A credit default swap (CDS) is a financial derivative contract in which the seller will compensate the buyer if the borrower defaults or other credit events occur. This means that the seller of a CDS provides the buyer with an insurance arrangement against a specific asset or financial instrument. For financial giants, CDS is not only a risk management tool, but also a strategic tool for market investment and risk avoidance.
According to some reports, as of June 2018, there was still $8 trillion in notional value of CDS on the market.
Since the early 1990s, CDS have rapidly gained widespread application in financial markets due to their flexibility and hedging capabilities. During the financial boom of the 2000s, CDS usage reached unprecedented levels. It fell from US$62.2 trillion at the end of 2007 to US$26.3 trillion in 2010, and then remained at US$25.5 trillion, showing the market's adjustment after the financial crisis.
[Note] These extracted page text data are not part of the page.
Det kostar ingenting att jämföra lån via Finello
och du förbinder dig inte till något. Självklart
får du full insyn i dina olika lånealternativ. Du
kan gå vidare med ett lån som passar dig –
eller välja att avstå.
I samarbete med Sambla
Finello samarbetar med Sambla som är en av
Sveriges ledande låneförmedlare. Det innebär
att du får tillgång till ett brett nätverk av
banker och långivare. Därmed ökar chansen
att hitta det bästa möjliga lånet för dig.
The decentralized trading nature of CDS contracts raises greater transparency and systemic risk concerns in financial markets.
CDS contracts involve two main parties: the buyer and the seller. The buyer pays a periodic premium, and the seller pays an agreed-upon compensation in the event of a default by the underlying entity (usually a company or government). It is worth noting that the buyer of CDS does not need to actually hold the underlying assets, which has led to the rise of "naked CDS". The market share of such contracts is as high as 80% to 90%.
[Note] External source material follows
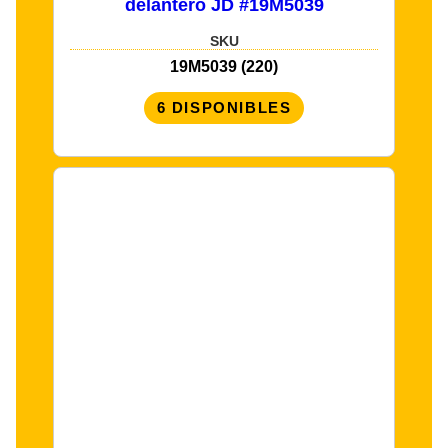
delantero JD #19M5039
SKU
19M5039 (220)
6 DISPONIBLES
In the CDS market, "naked CDS" have been criticized as being like insuring someone else's assets and may contribute to market instability, similar to buying fire insurance for your neighbor's house.
The uses of CDS are quite flexible, including hedging risks, realizing arbitrage and speculation. In terms of hedging risks, investors can use CDS to transfer risks, while in terms of arbitrage, they can make profits by trading in different markets. At the same time, CDS also provide investors with the opportunity to speculate without actually holding the debt instrument.
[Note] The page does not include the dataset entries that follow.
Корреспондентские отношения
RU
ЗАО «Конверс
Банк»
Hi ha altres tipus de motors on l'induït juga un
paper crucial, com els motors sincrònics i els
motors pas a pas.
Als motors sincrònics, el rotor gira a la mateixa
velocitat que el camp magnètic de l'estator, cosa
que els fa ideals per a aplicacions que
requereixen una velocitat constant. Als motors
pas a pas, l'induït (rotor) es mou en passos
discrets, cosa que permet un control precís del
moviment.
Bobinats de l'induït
As the market expands, the transparency requirements for the CDS market continue to increase. Some financial regulators have begun requiring more detailed transaction data, but many challenges remain. The enthusiasm of financial giants for CDS may herald a fundamental change in the future market structure - a shift from the closed nature of the past to greater transparency and market supervision.
The size and complexity of financial markets make CDS a barometer of market health and an important tool for investors and regulators to monitor credit risk.
With the advancement of technology and changes in the financial environment, how will the future development of CDS affect the concept of global capital markets and risk management?